The question often arises as to whether profits from the sale of assets made by a specific trustee should be treated on capital or revenue account.

There have been a number of cases that have ruled that in the case of a trust investing in assets, the profits are on revenue account but in cases involving investment companies, the profits are on capital account.

The reason for this is that if the taxpayer is a trustee rather than say an investment company, the trustee has fiduciary duties to his beneficiaries which is a relevant factor in the process of characterisation as to whether or not the activities involve a business.

The problem has been resolved for managed investment trusts which invest in certain types of assets as they may make an irrevocable election to be taxed on capital account.

However there is still an issue with other types of trusts.

The Commissioner has issued a draft determination on this issue which, with respect, merely states the obvious and does little to assist taxpayers.

The Commissioner says that the mere fact that a gain or loss from an investment is made by an entity in its capacity as trustee of a trust is not conclusive of the question whether the gain or loss is on revenue or capital account.
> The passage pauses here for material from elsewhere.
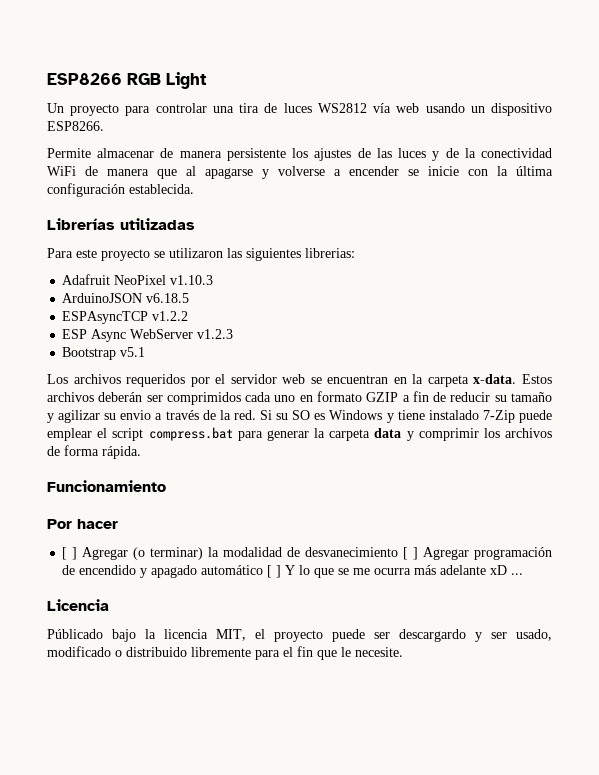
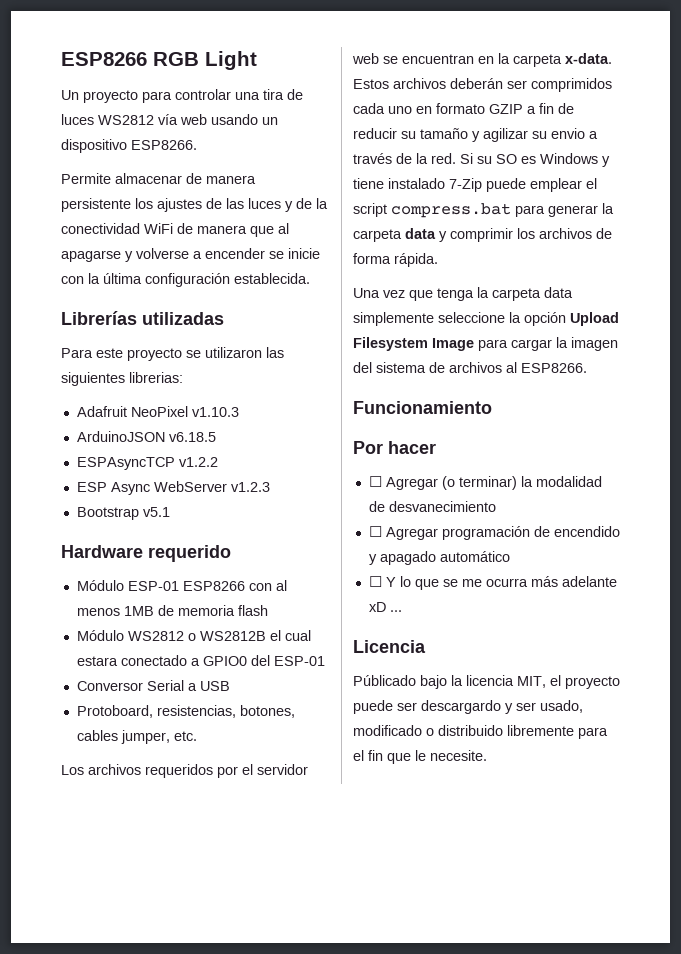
(146, 352) none -> [61,545,231,562] [76,580,287,591] [76,605,268,616] [76,630,311,641] [76,655,325,666] [76,680,230,691] [76,705,295,718] [76,730,197,744] // Hardware requerido // Módulo ESP-01 ESP8266 con al menos 1MB de memoria flash // Módulo WS2812 o WS2812B el cual estara conectado a GPIO0 del ESP-01 // Conversor Serial a USB // Protoboard, resistencias, botones, cables jumper, etc.
(141, 452) none -> [353,287,573,301] [353,312,619,326] [353,337,618,351] [353,362,587,373] // Una vez que tenga la carpeta data simplemente seleccione la opción Upload Filesystem Image para cargar la imagen del sistema de archivos al ESP8266.
[62,547,78,560] [ ] -> [368,476,382,487] ☐
[403,547,419,560] [ ] -> [368,526,382,537] // ☐
[267,565,282,578] [ ] -> [368,576,382,587] // ☐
While this is true it does not take account of the trend in cases to treat trusts differently from other taxpayers. He states the obvious that unless a provision of the income tax law applies to treat the gain or loss as either on revenue or capital account, the characterisation process will necessarily involve a wide survey and an exact scrutiny of all relevant factors to determine whether the trustee’s activities constitute a business or profit making scheme.